But even when schools do manage to attract certified teachers, instructors often are given assignments they’re not properly prepared for. The problem is called out-of-field teaching.

“It’s kind of a no-brainer that it’s a bad idea, but principals keep doing it,” said Richard Ingersoll, a professor at the University of Pennsylvania and a leading authority on out-of-field teaching.

About 3 million American high school students are taught core academic subjects each year by teachers who have neither a college major nor minor in the field, he said.

Dr. Ingersoll became interested in the subject through his own experience – he spent six years as a high school history teacher. He remembers once getting a memo from his principal five days before school started: “I was told, ‘There’s been a change: You’ll be teaching some algebra.'”

He had no experience teaching math. He hurriedly begged his math colleagues for worksheets and teaching hints. He tried his best, but he knows his students didn’t get what they deserved.
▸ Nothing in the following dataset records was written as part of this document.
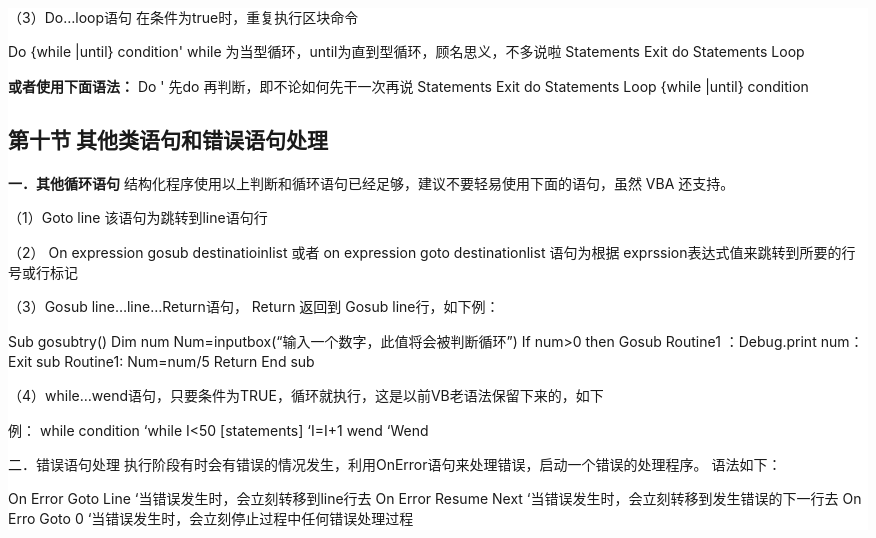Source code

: 

（3）Do…loop语句 在条件为true时，重复执行区块命令


Do {while |until} condition' while 为当型循环，until为直到型循环，顾名思义，不多说啦
Statements
Exit do
Statements
Loop


**或者使用下面语法：**
Do                   ' 先do 再判断，即不论如何先干一次再说
Statements
Exit do
Statements
Loop {while |until} condition

## 第十节 其他类语句和错误语句处理

**一．其他循环语句**
结构化程序使用以上判断和循环语句已经足够，建议不要轻易使用下面的语句，虽然 VBA 还支持。


（1）Goto line 该语句为跳转到line语句行


（2） On expression gosub destinatioinlist 或者 on expression goto destinationlist 语句为根据 exprssion表达式值来跳转到所要的行号或行标记


（3）Gosub line…line…Return语句，  Return 返回到 Gosub line行，如下例：


Sub gosubtry()
   Dim num
   Num=inputbox(“输入一个数字，此值将会被判断循环”)
   If num>0 then Gosub Routine1 ：Debug.print num：Exit  sub
   Routine1:
   Num=num/5
   Return
End sub


（4）while…wend语句，只要条件为TRUE，循环就执行，这是以前VB老语法保留下来的，如下



例：
while condition    ‘while I<50
[statements]     ‘I=I+1
wend          ‘Wend



二．错误语句处理
执行阶段有时会有错误的情况发生，利用OnError语句来处理错误，启动一个错误的处理程序。
语法如下：


On Error Goto Line     ‘当错误发生时，会立刻转移到line行去
On Error Resume Next   ‘当错误发生时，会立刻转移到发生错误的下一行去
On Erro Goto 0       ‘当错误发生时，会立刻停止过程中任何错误处理过程
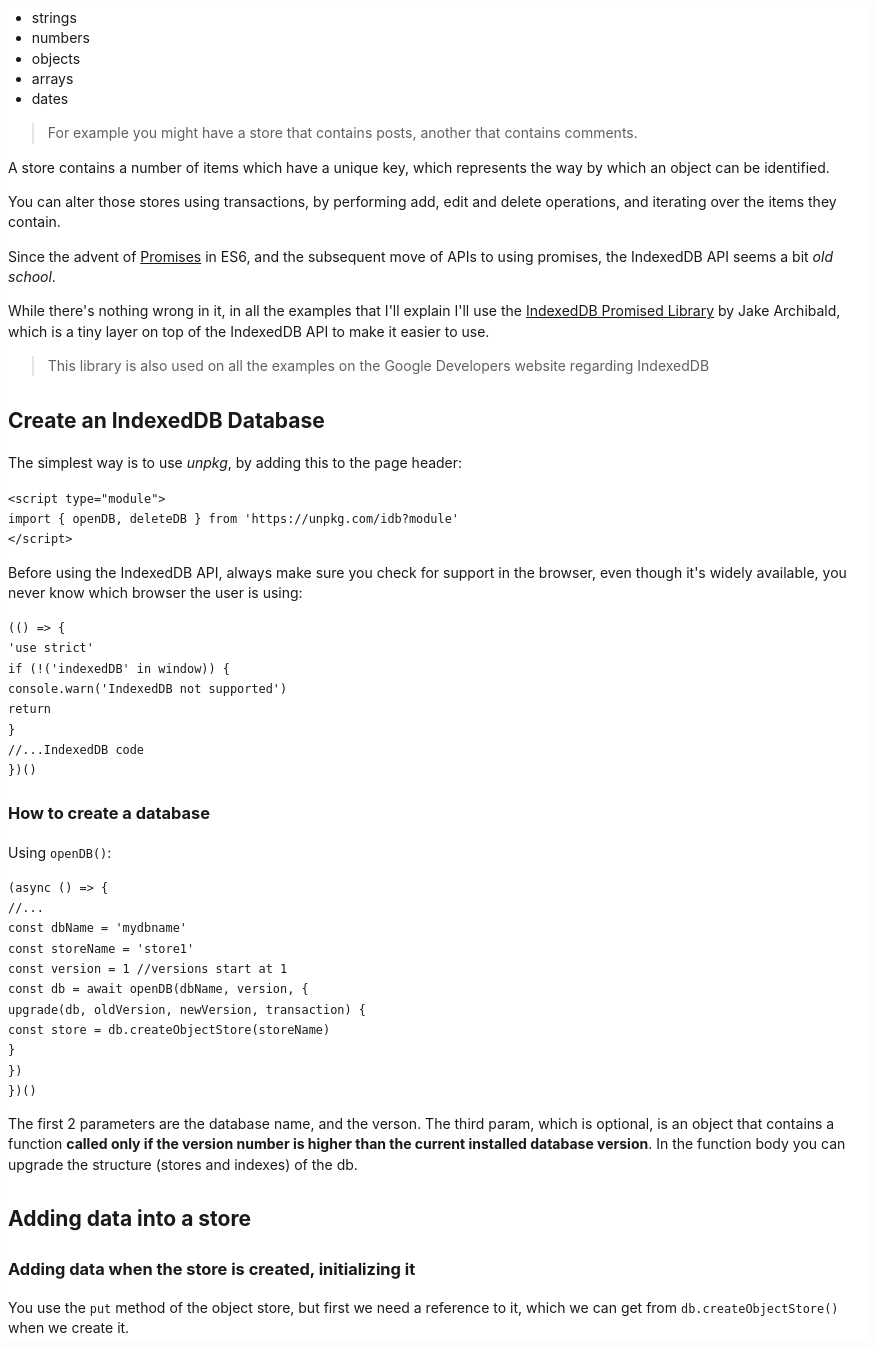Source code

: <ul>
<li>strings</li>
<li>numbers</li>
<li>objects</li>
<li>arrays</li>
<li>dates</li>
</ul>
<blockquote>
<p>For example you might have a store that contains posts, another that contains comments.</p>
</blockquote>
<p>A store contains a number of items which have a unique key, which represents the way by which an object can be identified.</p>
<p>You can alter those stores using transactions, by performing add, edit and delete operations, and iterating over the items they contain.</p>
<p>Since the advent of <a href="https://flaviocopes.com/javascript-promises">Promises</a> in ES6, and the subsequent move of APIs to using promises, the IndexedDB API seems a bit <em>old school</em>.</p>
<p>While there's nothing wrong in it, in all the examples that I'll explain I'll use the <a href="https://github.com/jakearchibald/idb">IndexedDB Promised Library</a> by Jake Archibald, which is a tiny layer on top of the IndexedDB API to make it easier to use.</p>
<blockquote>
<p>This library is also used on all the examples on the Google Developers website regarding IndexedDB</p>
</blockquote>
<h2 id="createanindexeddbdatabase">Create an IndexedDB Database</h2>
<p>The simplest way is to use <em>unpkg</em>, by adding this to the page header:</p>
<pre><code class="language-html">&lt;script type="module"&gt;
import { openDB, deleteDB } from 'https://unpkg.com/idb?module'
&lt;/script&gt;
</code></pre>
<p>Before using the IndexedDB API, always make sure you check for support in the browser, even though it's widely available, you never know which browser the user is using:</p>
<pre><code class="language-js">(() =&gt; {
'use strict'
if (!('indexedDB' in window)) {
console.warn('IndexedDB not supported')
return
}
//...IndexedDB code
})()
</code></pre>
<h3 id="howtocreateadatabase">How to <strong>create a database</strong></h3>
<p>Using <code>openDB()</code>:</p>
<pre><code class="language-js">(async () =&gt; {
//...
const dbName = 'mydbname'
const storeName = 'store1'
const version = 1 //versions start at 1
const db = await openDB(dbName, version, {
upgrade(db, oldVersion, newVersion, transaction) {
const store = db.createObjectStore(storeName)
}
})
})()
</code></pre>
<p>The first 2 parameters are the database name, and the verson. The third param, which is optional, is an object that contains a function <strong>called only if the version number is higher than the current installed database version</strong>. In the function body you can upgrade the structure (stores and indexes) of the db.</p>
<h2 id="addingdataintoastore">Adding data into a store</h2>
<h3 id="addingdatawhenthestoreiscreatedinitializingit">Adding data when the store is created, initializing it</h3>
<p>You use the <code>put</code> method of the object store, but first we need a reference to it, which we can get from <code>db.createObjectStore()</code> when we create it.</p>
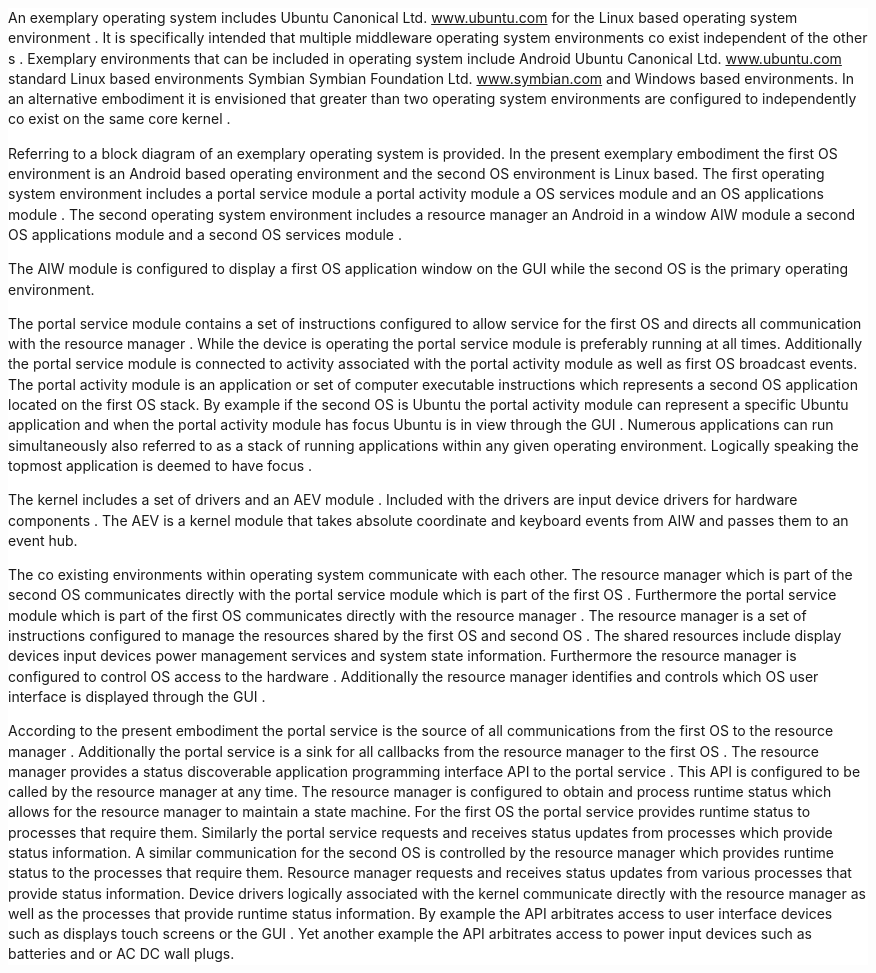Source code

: An exemplary operating system includes Ubuntu Canonical Ltd. www.ubuntu.com for the Linux based operating system environment . It is specifically intended that multiple middleware operating system environments co exist independent of the other s . Exemplary environments that can be included in operating system include Android Ubuntu Canonical Ltd. www.ubuntu.com standard Linux based environments Symbian Symbian Foundation Ltd. www.symbian.com and Windows based environments. In an alternative embodiment it is envisioned that greater than two operating system environments are configured to independently co exist on the same core kernel .

Referring to a block diagram of an exemplary operating system is provided. In the present exemplary embodiment the first OS environment is an Android based operating environment and the second OS environment is Linux based. The first operating system environment includes a portal service module a portal activity module a OS services module and an OS applications module . The second operating system environment includes a resource manager an Android in a window AIW module a second OS applications module and a second OS services module .

The AIW module is configured to display a first OS application window on the GUI while the second OS is the primary operating environment.

The portal service module contains a set of instructions configured to allow service for the first OS and directs all communication with the resource manager . While the device is operating the portal service module is preferably running at all times. Additionally the portal service module is connected to activity associated with the portal activity module as well as first OS broadcast events. The portal activity module is an application or set of computer executable instructions which represents a second OS application located on the first OS stack. By example if the second OS is Ubuntu the portal activity module can represent a specific Ubuntu application and when the portal activity module has focus Ubuntu is in view through the GUI . Numerous applications can run simultaneously also referred to as a stack of running applications within any given operating environment. Logically speaking the topmost application is deemed to have focus .

The kernel includes a set of drivers and an AEV module . Included with the drivers are input device drivers for hardware components . The AEV is a kernel module that takes absolute coordinate and keyboard events from AIW and passes them to an event hub.

The co existing environments within operating system communicate with each other. The resource manager which is part of the second OS communicates directly with the portal service module which is part of the first OS . Furthermore the portal service module which is part of the first OS communicates directly with the resource manager . The resource manager is a set of instructions configured to manage the resources shared by the first OS and second OS . The shared resources include display devices input devices power management services and system state information. Furthermore the resource manager is configured to control OS access to the hardware . Additionally the resource manager identifies and controls which OS user interface is displayed through the GUI .

According to the present embodiment the portal service is the source of all communications from the first OS to the resource manager . Additionally the portal service is a sink for all callbacks from the resource manager to the first OS . The resource manager provides a status discoverable application programming interface API to the portal service . This API is configured to be called by the resource manager at any time. The resource manager is configured to obtain and process runtime status which allows for the resource manager to maintain a state machine. For the first OS the portal service provides runtime status to processes that require them. Similarly the portal service requests and receives status updates from processes which provide status information. A similar communication for the second OS is controlled by the resource manager which provides runtime status to the processes that require them. Resource manager requests and receives status updates from various processes that provide status information. Device drivers logically associated with the kernel communicate directly with the resource manager as well as the processes that provide runtime status information. By example the API arbitrates access to user interface devices such as displays touch screens or the GUI . Yet another example the API arbitrates access to power input devices such as batteries and or AC DC wall plugs.
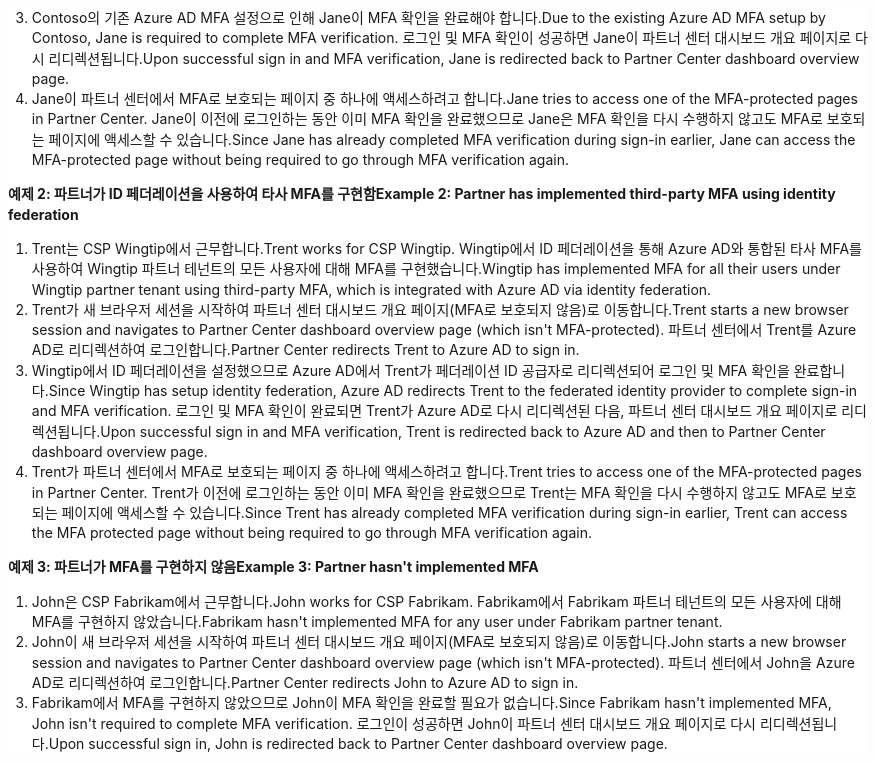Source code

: 3.    <span data-ttu-id="753bc-162">Contoso의 기존 Azure AD MFA 설정으로 인해 Jane이 MFA 확인을 완료해야 합니다.</span><span class="sxs-lookup"><span data-stu-id="753bc-162">Due to the existing Azure AD MFA setup by Contoso, Jane is required to complete MFA verification.</span></span> <span data-ttu-id="753bc-163">로그인 및 MFA 확인이 성공하면 Jane이 파트너 센터 대시보드 개요 페이지로 다시 리디렉션됩니다.</span><span class="sxs-lookup"><span data-stu-id="753bc-163">Upon successful sign in and MFA verification, Jane is redirected back to Partner Center dashboard overview page.</span></span>
4.    <span data-ttu-id="753bc-164">Jane이 파트너 센터에서 MFA로 보호되는 페이지 중 하나에 액세스하려고 합니다.</span><span class="sxs-lookup"><span data-stu-id="753bc-164">Jane tries to access one of the MFA-protected pages in Partner Center.</span></span> <span data-ttu-id="753bc-165">Jane이 이전에 로그인하는 동안 이미 MFA 확인을 완료했으므로 Jane은 MFA 확인을 다시 수행하지 않고도 MFA로 보호되는 페이지에 액세스할 수 있습니다.</span><span class="sxs-lookup"><span data-stu-id="753bc-165">Since Jane has already completed MFA verification during sign-in earlier, Jane can access the MFA-protected page without being required to go through MFA verification again.</span></span>

<span data-ttu-id="753bc-166">**예제 2: 파트너가 ID 페더레이션을 사용하여 타사 MFA를 구현함**</span><span class="sxs-lookup"><span data-stu-id="753bc-166">**Example 2: Partner has implemented third-party MFA using identity federation**</span></span>
1. <span data-ttu-id="753bc-167">Trent는 CSP Wingtip에서 근무합니다.</span><span class="sxs-lookup"><span data-stu-id="753bc-167">Trent works for CSP Wingtip.</span></span> <span data-ttu-id="753bc-168">Wingtip에서 ID 페더레이션을 통해 Azure AD와 통합된 타사 MFA를 사용하여 Wingtip 파트너 테넌트의 모든 사용자에 대해 MFA를 구현했습니다.</span><span class="sxs-lookup"><span data-stu-id="753bc-168">Wingtip has implemented MFA for all their users under Wingtip partner tenant using third-party MFA, which is integrated with Azure AD via identity federation.</span></span>
2. <span data-ttu-id="753bc-169">Trent가 새 브라우저 세션을 시작하여 파트너 센터 대시보드 개요 페이지(MFA로 보호되지 않음)로 이동합니다.</span><span class="sxs-lookup"><span data-stu-id="753bc-169">Trent starts a new browser session and navigates to Partner Center dashboard overview page (which isn't MFA-protected).</span></span> <span data-ttu-id="753bc-170">파트너 센터에서 Trent를 Azure AD로 리디렉션하여 로그인합니다.</span><span class="sxs-lookup"><span data-stu-id="753bc-170">Partner Center redirects Trent to Azure AD to sign in.</span></span>
3. <span data-ttu-id="753bc-171">Wingtip에서 ID 페더레이션을 설정했으므로 Azure AD에서 Trent가 페더레이션 ID 공급자로 리디렉션되어 로그인 및 MFA 확인을 완료합니다.</span><span class="sxs-lookup"><span data-stu-id="753bc-171">Since Wingtip has setup identity federation, Azure AD redirects Trent to the federated identity provider to complete sign-in and MFA verification.</span></span> <span data-ttu-id="753bc-172">로그인 및 MFA 확인이 완료되면 Trent가 Azure AD로 다시 리디렉션된 다음, 파트너 센터 대시보드 개요 페이지로 리디렉션됩니다.</span><span class="sxs-lookup"><span data-stu-id="753bc-172">Upon successful sign in and MFA verification, Trent is redirected back to Azure AD and then to Partner Center dashboard overview page.</span></span>
4. <span data-ttu-id="753bc-173">Trent가 파트너 센터에서 MFA로 보호되는 페이지 중 하나에 액세스하려고 합니다.</span><span class="sxs-lookup"><span data-stu-id="753bc-173">Trent tries to access one of the MFA-protected pages in Partner Center.</span></span> <span data-ttu-id="753bc-174">Trent가 이전에 로그인하는 동안 이미 MFA 확인을 완료했으므로 Trent는 MFA 확인을 다시 수행하지 않고도 MFA로 보호되는 페이지에 액세스할 수 있습니다.</span><span class="sxs-lookup"><span data-stu-id="753bc-174">Since Trent has already completed MFA verification during sign-in earlier, Trent can access the MFA protected page without being required to go through MFA verification again.</span></span>

<span data-ttu-id="753bc-175">**예제 3: 파트너가 MFA를 구현하지 않음**</span><span class="sxs-lookup"><span data-stu-id="753bc-175">**Example 3: Partner hasn't implemented MFA**</span></span>
1. <span data-ttu-id="753bc-176">John은 CSP Fabrikam에서 근무합니다.</span><span class="sxs-lookup"><span data-stu-id="753bc-176">John works for CSP Fabrikam.</span></span> <span data-ttu-id="753bc-177">Fabrikam에서 Fabrikam 파트너 테넌트의 모든 사용자에 대해 MFA를 구현하지 않았습니다.</span><span class="sxs-lookup"><span data-stu-id="753bc-177">Fabrikam hasn't implemented MFA for any user under Fabrikam partner tenant.</span></span>
2. <span data-ttu-id="753bc-178">John이 새 브라우저 세션을 시작하여 파트너 센터 대시보드 개요 페이지(MFA로 보호되지 않음)로 이동합니다.</span><span class="sxs-lookup"><span data-stu-id="753bc-178">John starts a new browser session and navigates to Partner Center dashboard overview page (which isn't MFA-protected).</span></span> <span data-ttu-id="753bc-179">파트너 센터에서 John을 Azure AD로 리디렉션하여 로그인합니다.</span><span class="sxs-lookup"><span data-stu-id="753bc-179">Partner Center redirects John to Azure AD to sign in.</span></span>
3. <span data-ttu-id="753bc-180">Fabrikam에서 MFA를 구현하지 않았으므로 John이 MFA 확인을 완료할 필요가 없습니다.</span><span class="sxs-lookup"><span data-stu-id="753bc-180">Since Fabrikam hasn't implemented MFA, John isn't required to complete MFA verification.</span></span> <span data-ttu-id="753bc-181">로그인이 성공하면 John이 파트너 센터 대시보드 개요 페이지로 다시 리디렉션됩니다.</span><span class="sxs-lookup"><span data-stu-id="753bc-181">Upon successful sign in, John is redirected back to Partner Center dashboard overview page.</span></span>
“Teaching math takes different skills than teaching English or history,” said Dr. Ingersoll, who also ended up teaching English and special education during his brief teaching career.

He said that he, like other teachers ill-prepared for their classes, struggled to keep up: working late every night just to stay a half-chapter ahead of his students.

“If you don’t know what you’re doing, there’s a heck of a lot of trial and error,” he said. “The students end up being the guinea pigs.”